Responses by Xavier Cussó, designer, and Christian Macmillan, developer, Burundanga.Studio
Background: The purpose of this brand new portfolio site for visual designer and art director Xavier Cussó is to showcase Xavier’s ten years of global work experience and to give him more visibility, now that he is a fulltime freelancer. The site targets advertising and digital production agencies who might want to hire him.
Highlights: The variety and execution of the work shown in the project pages. At the same time, it was also important for us to figure out the right animations and transitions to enhance the overall experience. We paid special attention to creating an animated split-screen design for the homepage, a “work overview menu” and an “About page.” As for the design style, it’s a bold and colorful portfolio, with a branded pre-loader, big imagery and full-width titles.
Challenges: Actually making it happen!
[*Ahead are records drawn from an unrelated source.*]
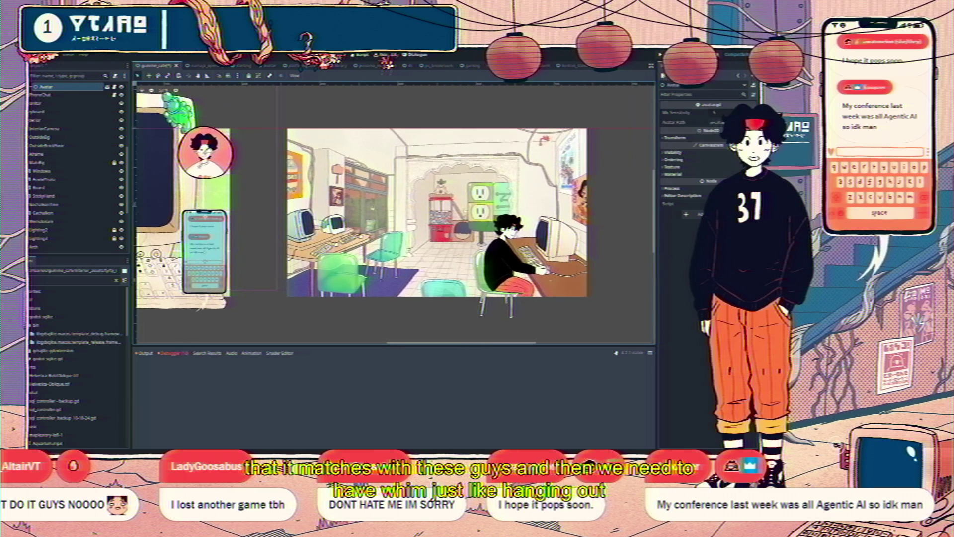
scroll(392, 214, down, 1)
scroll(393, 214, left, 5)
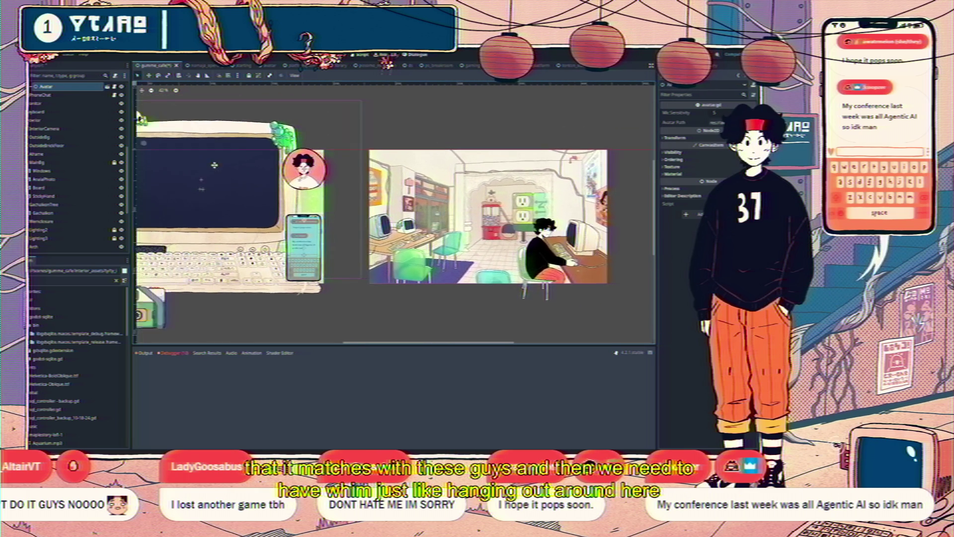
click(225, 143)
click(48, 187)
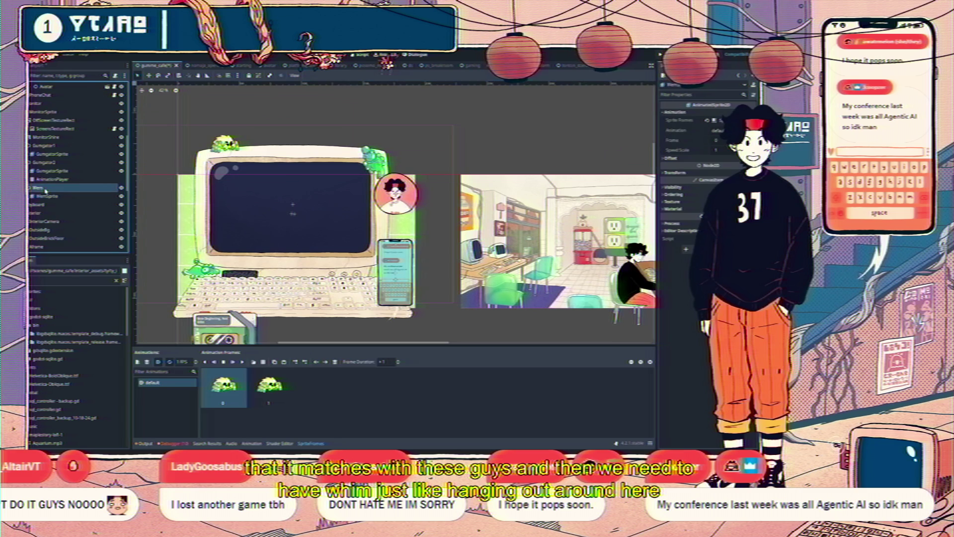
click(52, 195)
click(54, 188)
Both of us were fully employed and barely had time to focus on it consistently—what could have been a couple of months work turned into a scattered one and a half year’s worth of work. On the design side, it was finding and composing the right images for the project covers on the homepage, bearing in mind that they’d become full viewport images on a seamless transition to the project page.
Favorite details: There is a yellow ribbon on the “About page” calling for the freedom of Catalan politicians held in Spanish prisons or in exile for peacefully organizing a referendum. While this detail might prevent some people in Spain from hiring me, I still stand for my beliefs; denouncing such unfair situations is more important than business.
Time constraints: Since my portfolio is a self-initiated project, we never had a strict deadline. It was turning into a never-ending story, so we decided in late 2017 to do a last sprint and finish it up as soon as we could. Since the site design, animation and performance were good on desktop and mobile for all browsers, we figured it was time to put it online.
Alternative approach: We would have used Vue js, but probably through Nuxt, which allows server-side rendering.